PROJECT SUMMARY
The incidence of stimulant use disorder (SUD) in the United States is on the rise. Notably, no FDA-approved
medications exist to treat SUD. Cocaine and methamphetamine (METH) are the primary stimulants used by
individuals with SUD. Because those stimulants exert their effects via monoamine transporters (MATs),
interventions that modulate MAT function could be effective SUD treatments. Our group identified the brain-
expressed protein RGS12 as being a modulator of monoamine transporters, and RGS proteins are thought to
be druggable targets. Thus, my first aim (my dissertation research project) is to evaluate RGS12 inhibition as a
potential treatment strategy for SUD using a mouse model of the disease. Our group discovered that mice lacking
RGS12 function are resistant to the locomotor-activating effects of various stimulants, including 3,4-
methylendedioxymethamphetamine (MDMA). My early dissertation work focused on understanding why RGS12-
null mice are resistant to MDMA-induced hyperlocomotion. As MDMA’s primary target is the serotonin transporter
(SERT), I hypothesized that SERT was dysregulated in RGS12-null mice. To test my hypothesis, I measured
SERT expression and function using brain tissue from wild-type and RGS12-null mice. I discovered that,
compared with wild-type mice, RGS12-null mice exhibited increases in SERT expression and function. Given
that loss of RGS12 in mice is accompanied by increased expression and function of SERT (my finding) and the
dopamine transporter (DAT; a previous graduate student’s finding), and because cocaine targets both SERT
and DAT, I hypothesized that RGS12-null mice would be resistant to cocaine withdrawal-associated behaviors.
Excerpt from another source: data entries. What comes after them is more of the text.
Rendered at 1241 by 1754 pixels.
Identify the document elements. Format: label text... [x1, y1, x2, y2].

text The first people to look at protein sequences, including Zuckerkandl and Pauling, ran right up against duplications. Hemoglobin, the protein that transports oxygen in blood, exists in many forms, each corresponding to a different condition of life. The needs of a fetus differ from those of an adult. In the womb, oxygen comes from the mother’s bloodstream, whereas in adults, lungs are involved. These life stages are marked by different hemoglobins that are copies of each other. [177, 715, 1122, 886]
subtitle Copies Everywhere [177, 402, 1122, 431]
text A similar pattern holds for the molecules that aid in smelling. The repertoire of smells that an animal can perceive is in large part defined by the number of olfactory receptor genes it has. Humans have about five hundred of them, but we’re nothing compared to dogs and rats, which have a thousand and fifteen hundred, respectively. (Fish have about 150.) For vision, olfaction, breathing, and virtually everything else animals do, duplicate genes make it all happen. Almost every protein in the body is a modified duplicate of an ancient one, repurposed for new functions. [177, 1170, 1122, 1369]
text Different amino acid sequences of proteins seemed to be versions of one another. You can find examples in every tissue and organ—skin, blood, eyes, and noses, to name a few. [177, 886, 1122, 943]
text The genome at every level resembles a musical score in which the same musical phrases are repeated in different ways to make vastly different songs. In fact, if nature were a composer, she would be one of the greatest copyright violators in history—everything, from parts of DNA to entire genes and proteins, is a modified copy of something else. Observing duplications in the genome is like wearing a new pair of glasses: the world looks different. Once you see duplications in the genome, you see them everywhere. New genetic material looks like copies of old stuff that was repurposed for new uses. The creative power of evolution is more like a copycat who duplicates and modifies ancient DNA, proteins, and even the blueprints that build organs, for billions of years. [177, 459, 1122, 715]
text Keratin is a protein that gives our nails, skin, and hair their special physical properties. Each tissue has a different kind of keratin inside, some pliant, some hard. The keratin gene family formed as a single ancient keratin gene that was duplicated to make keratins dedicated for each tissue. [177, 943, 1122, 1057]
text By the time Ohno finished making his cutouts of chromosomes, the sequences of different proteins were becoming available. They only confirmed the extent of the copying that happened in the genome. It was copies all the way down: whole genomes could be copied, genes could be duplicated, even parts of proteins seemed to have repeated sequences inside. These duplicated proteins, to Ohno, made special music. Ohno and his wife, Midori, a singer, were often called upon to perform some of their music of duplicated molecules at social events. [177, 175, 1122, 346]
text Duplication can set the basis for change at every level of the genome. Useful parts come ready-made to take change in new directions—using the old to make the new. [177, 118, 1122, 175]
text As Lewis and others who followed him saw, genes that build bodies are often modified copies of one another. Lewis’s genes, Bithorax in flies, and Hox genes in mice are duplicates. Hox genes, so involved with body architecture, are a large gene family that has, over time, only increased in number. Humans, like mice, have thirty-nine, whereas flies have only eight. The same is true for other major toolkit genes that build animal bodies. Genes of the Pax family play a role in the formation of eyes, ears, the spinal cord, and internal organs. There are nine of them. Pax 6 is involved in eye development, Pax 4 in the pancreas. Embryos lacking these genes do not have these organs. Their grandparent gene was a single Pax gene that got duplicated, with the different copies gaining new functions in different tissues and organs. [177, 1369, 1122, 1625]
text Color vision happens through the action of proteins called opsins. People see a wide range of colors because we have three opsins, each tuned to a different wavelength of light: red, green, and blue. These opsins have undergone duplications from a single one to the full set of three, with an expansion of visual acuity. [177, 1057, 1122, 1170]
To test my hypothesis, I assessed previously reported somatic signs of cocaine withdrawal in wild-type and
RGS12-null mice. My results showed that while wild-type mice display increased grooming during cocaine
withdrawal, RGS12-null mice do not. In the F99 training phase, I will continue my efforts to validate RGS12 as a
target for SUD by measuring cocaine or METH intravenous self-administration (IVSA), the gold standard
behavioral paradigm for modeling SUD in laboratory animals. I will determine if there are Rgs12 genotype-
associated effects on the acquisition and maintenance of cocaine or METH self-administration, as well as on
reinstatement of extinguished cocaine or METH self-administration. My second aim (my postdoctoral research
direction) is to characterize the GPCR transcriptome in SUD-relevant circuitry, as GPCRs are excellent targets
for modulating the activities of cells/circuits. In the K00 training phase, I will use retrograde tracers to label single
cells that project to SUD-relevant brain regions. I will then identify, using single-cell RNA-seq, the GPCR
transcriptome of labeled cells. Ideally, those data will reveal GPCRs that, upon activation or inactivation, will
dampen dopamine release in the nucleus accumbens. The proposed research phases will provide me ample
opportunities to learn new techniques. Additionally, the proposed training plan will help me improve my skills in
presenting, writing, mentoring, teaching, and leading a laboratory group.